I just mentioned that if they weren't too proud of something and didn't want to tell the truth, then they should have just omitted it from the documentary. It's funny, then, that there are a number of pivotal moments in McMahon's career that are totally left untouched. For example, there's not a single mention of the early eighties, a time in which McMahon brought wrestling into the mainstream with the help of Hulk Hogan and MTV. If one had no knowledge of his career, one would get the impression that McMahon was born, he was an announcer for a while, and then it's 1998 all of a sudden. That's quite a gap, in my humble opinion. The very first WrestleMania, an event that would change the face of wrestling forever and was a huge gamble at the time is touched on for all of five seconds. These and many other points of interest are overshadowed here, and I really have to wonder why; it certainly wasn't that McMahon didn't want to come off as egotistical, as other chapters in the documentary blow that notion straight out of the water.

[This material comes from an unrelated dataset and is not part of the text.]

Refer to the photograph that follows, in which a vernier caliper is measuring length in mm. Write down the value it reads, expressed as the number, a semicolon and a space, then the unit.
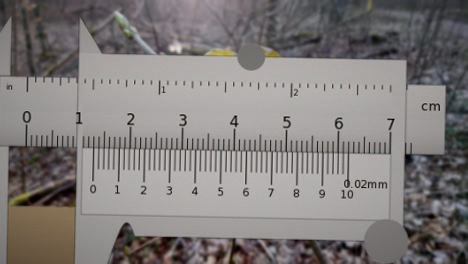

While I may have only focused on the negatives thus far in the review, I can't say that I didn't enjoy the documentary. There's a lot of good information to be found here, and reliving some of these moments (such as the Steve Austin vs Vince McMahon feud) was highly entertaining. There's also a good deal of information dealing with Vince's relationship with his family, and I found that the majority of that was interesting if not obvious ("Linda [Vince's wife] was uncomfortable watching him kiss a twenty-something woman on live television but ultimately had no problems with it"), but for the most part, the stories were told in such a way as to make the lack of new information forgivable. One piece of trivia that was news to me, however, was presented when Stephanie McMahon (Vince's daughter) revealed that while she was pregnant, Vince wanted to do a storyline in which it would be revealed that he was actually the father of this child. It just goes to show that nothing is sacred when it comes to earning a buck, but I have to admit that that outlook on life has led to some very entertaining television over the years.

Overall, it's worth a viewing for fans of pro-wrestling or WWE in particular. It's not the best documentary covering the subject that one could pick up, but it's certainly an entertaining release that probably won't let too many people down. 7/10.